The Pentagon’s alleged actions in 1990 to help McDonnell came against a backdrop in which the government was virtually backed into a corner by the contractor’s problems. The company was suffering from huge cost overruns on many of its major military programs and losing money on its commercial aircraft business.

During an extraordinary teleconference involving the Pentagon’s highest civilian and military procurement officials in October, 1990, McDonnell Douglas Chairman John McDonnell threatened to stop the C-17 cargo jet program if he were not provided with about $500 million in special payments, according to a participant in the teleconference and congressional investigators probing the plan.

The teleconference involved John Betti, then the Pentagon’s undersecretary for acquisition; John Welch, assistant Air Force secretary; then-Brig. Gen. Michael Butchko, at the time the Air Force’s program manager for the C-17, and John McDonnell, among others. At one point, the Navy’s representative walked out of the meeting because he wanted no part in the plan, according to two sources knowledgeable about the meeting.

> **SUPPLIED INFORMATION**:
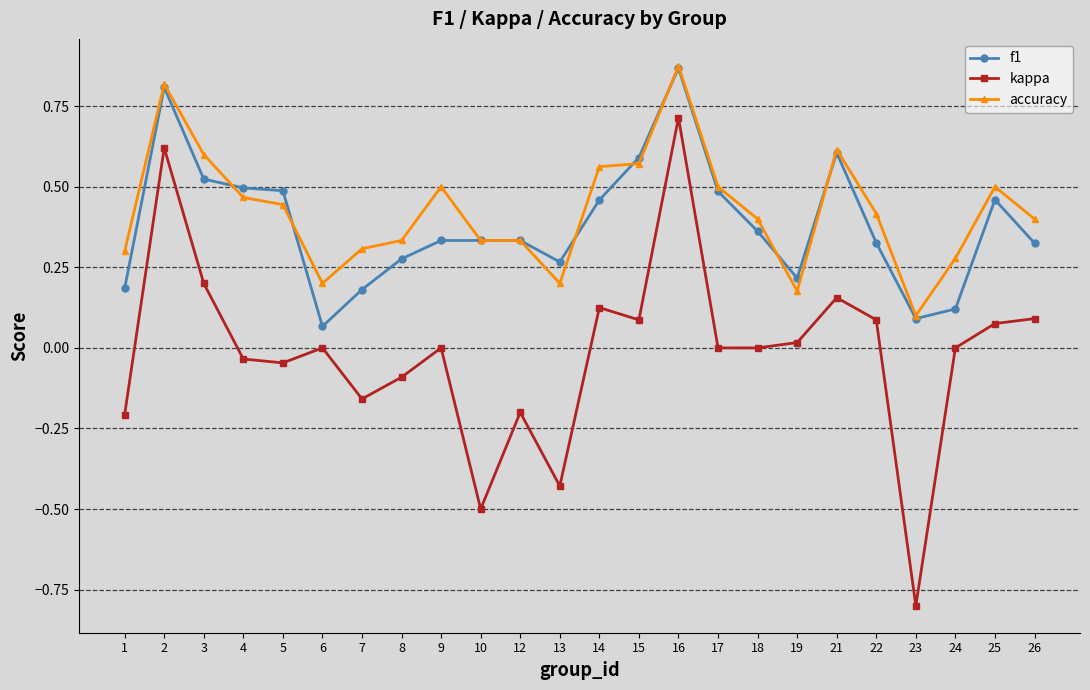

Where is the first local maximum for f1?

2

> **LIST OF TASKS**:
1. Decide whether each statement agrees with the McDonnell Douglas excerpt. Answer yes or no, and quote the deciding words.
(a) The teleconference was held in October 1990.
(b) John McDonnell asked for about $500 million in special payments.
(c) The Air Force's representative walked out of the meeting.
2. Name every person in the McDonnell Douglas excerpt who is identified by full name.
3. Reproduce the McDonnell Douglas excerpt word for word, starting at "The teleconference involved" and ending at "about the meeting.".

> **EXPECTED RESULTS**:
1.
(a) Yes: "in October, 1990"
(b) Yes: "if he were not provided with about $500 million in special payments"
(c) No: "the Navy’s representative walked out of the meeting"

2. John McDonnell, John Betti, John Welch, Michael Butchko

3.
The teleconference involved John Betti, then the Pentagon’s undersecretary for acquisition; John Welch, assistant Air Force secretary; then-Brig. Gen. Michael Butchko, at the time the Air Force’s program manager for the C-17, and John McDonnell, among others. At one point, the Navy’s representative walked out of the meeting because he wanted no part in the plan, according to two sources knowledgeable about the meeting.